Instructions »
• a. In the text on protein internal standards and digestion, which two kinds of digestion are given as possible ways to fragment proteins?
• b. Transcribe the part of the text on protein internal standards and digestion starting with "Chemical /Enzymatic Digestion" and going on through "chemical digestion .".
***** Passage for review
Create Intact Protein Internal Standard (s) Blank Sample 

An Independent sample of the intact protein (s) used as 
internal standard (s) in the control and experimental samples will 
be subjected to the same digestion^ reduction, and derivatization 
procedures as well as the same . chromatographic and ionization 
conditions incorporated in the Ion Mapping analysis of the control 
and experimental samples. This will allow the identification of 
the peptides associated with the internal standards. It will also 
allow the identification of background ions which should be 
excluded from subsequent qualitative identification and/or 
quantitative comparison procedures.. 

Chemical /Enzymatic Digestion of Protein Mixture 

Any number of previously described methodologies can be used 
to generate peptide fragments from the control and experimental 
complex intact protein mixtures and from the internal standard 
intact protein mixture. Such methodologies for protein 
fragmentation may include but are not limited to enzymatic or 
chemical digestion .
**********
***** Information
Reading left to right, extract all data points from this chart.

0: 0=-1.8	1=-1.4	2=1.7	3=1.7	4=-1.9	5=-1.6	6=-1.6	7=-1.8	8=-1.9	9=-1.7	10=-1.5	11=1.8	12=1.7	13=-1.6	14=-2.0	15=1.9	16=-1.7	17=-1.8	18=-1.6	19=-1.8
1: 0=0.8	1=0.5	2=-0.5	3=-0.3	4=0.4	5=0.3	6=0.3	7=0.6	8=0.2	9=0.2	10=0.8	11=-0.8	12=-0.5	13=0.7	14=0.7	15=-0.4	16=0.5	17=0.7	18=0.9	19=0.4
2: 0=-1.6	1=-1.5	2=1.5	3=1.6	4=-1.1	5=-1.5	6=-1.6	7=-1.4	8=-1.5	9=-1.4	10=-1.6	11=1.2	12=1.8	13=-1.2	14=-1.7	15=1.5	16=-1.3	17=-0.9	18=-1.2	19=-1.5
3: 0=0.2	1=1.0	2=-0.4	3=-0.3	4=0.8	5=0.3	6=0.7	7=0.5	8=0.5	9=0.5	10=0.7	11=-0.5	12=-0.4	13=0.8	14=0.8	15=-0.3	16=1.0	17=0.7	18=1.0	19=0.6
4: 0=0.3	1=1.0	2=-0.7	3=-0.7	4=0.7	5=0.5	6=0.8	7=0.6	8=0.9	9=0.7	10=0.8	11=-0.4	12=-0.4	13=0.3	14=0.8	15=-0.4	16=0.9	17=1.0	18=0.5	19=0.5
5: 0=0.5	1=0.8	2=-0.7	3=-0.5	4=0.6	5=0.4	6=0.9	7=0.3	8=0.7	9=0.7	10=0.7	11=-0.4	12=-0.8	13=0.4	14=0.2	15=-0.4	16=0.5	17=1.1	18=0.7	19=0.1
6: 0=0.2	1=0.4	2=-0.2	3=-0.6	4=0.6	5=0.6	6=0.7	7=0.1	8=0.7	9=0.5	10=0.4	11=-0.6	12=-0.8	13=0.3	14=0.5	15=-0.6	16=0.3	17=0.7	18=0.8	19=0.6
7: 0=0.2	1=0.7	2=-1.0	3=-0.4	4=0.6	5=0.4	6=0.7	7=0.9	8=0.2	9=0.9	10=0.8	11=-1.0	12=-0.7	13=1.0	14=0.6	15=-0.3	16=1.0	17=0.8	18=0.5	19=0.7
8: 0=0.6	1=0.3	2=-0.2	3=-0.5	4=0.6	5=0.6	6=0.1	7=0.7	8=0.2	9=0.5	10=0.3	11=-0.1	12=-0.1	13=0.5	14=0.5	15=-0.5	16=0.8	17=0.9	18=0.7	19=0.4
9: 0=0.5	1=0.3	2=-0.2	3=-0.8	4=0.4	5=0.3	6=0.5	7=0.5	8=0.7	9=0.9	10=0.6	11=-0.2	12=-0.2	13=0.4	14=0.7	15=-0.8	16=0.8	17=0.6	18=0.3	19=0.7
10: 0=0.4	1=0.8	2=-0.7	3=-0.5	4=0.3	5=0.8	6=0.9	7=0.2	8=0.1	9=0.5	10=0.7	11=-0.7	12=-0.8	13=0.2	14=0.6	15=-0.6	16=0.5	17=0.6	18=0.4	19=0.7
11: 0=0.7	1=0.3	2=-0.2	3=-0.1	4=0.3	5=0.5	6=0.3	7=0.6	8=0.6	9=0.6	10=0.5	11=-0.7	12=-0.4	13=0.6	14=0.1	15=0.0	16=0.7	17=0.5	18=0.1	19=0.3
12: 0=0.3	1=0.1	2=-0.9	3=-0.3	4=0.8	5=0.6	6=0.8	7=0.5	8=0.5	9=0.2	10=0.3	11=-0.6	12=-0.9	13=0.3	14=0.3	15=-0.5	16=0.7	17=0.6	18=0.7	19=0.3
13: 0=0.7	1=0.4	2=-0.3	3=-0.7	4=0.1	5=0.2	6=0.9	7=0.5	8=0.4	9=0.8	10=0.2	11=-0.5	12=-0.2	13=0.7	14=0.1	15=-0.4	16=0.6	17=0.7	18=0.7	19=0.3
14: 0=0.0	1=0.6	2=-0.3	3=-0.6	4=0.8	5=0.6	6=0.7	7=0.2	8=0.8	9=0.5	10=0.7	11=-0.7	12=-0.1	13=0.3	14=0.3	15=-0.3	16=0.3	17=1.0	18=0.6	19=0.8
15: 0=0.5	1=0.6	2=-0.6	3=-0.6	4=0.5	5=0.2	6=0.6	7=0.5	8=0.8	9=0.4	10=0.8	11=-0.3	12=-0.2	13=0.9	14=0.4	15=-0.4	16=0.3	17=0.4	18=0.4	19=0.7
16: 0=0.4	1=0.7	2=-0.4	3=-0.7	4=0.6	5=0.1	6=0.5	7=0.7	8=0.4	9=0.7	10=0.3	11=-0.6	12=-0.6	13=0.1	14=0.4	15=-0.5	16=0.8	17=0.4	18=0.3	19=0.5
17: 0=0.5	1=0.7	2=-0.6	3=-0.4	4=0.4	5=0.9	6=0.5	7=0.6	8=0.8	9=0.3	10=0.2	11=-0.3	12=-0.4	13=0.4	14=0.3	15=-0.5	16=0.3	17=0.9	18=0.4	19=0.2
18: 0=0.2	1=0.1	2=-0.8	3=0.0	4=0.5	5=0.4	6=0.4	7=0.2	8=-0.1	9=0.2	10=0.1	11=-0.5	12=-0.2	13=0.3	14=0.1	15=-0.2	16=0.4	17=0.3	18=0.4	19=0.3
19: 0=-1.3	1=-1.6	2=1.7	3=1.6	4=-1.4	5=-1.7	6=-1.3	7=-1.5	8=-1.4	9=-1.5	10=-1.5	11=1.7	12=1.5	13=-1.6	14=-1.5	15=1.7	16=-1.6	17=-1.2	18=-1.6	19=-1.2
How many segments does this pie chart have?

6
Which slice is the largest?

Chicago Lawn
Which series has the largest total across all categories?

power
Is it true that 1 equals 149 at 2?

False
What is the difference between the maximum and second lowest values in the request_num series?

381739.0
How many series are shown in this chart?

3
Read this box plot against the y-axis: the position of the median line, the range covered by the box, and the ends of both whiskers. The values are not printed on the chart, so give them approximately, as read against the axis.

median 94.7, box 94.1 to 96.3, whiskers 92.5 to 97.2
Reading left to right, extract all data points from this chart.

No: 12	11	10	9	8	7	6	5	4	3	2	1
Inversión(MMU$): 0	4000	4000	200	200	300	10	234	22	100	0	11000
**********
Responses in order »
• a. Enzymatic or chemical digestion.

• b.
Chemical /Enzymatic Digestion of Protein Mixture 

Any number of previously described methodologies can be used 
to generate peptide fragments from the control and experimental 
complex intact protein mixtures and from the internal standard 
intact protein mixture. Such methodologies for protein 
fragmentation may include but are not limited to enzymatic or 
chemical digestion .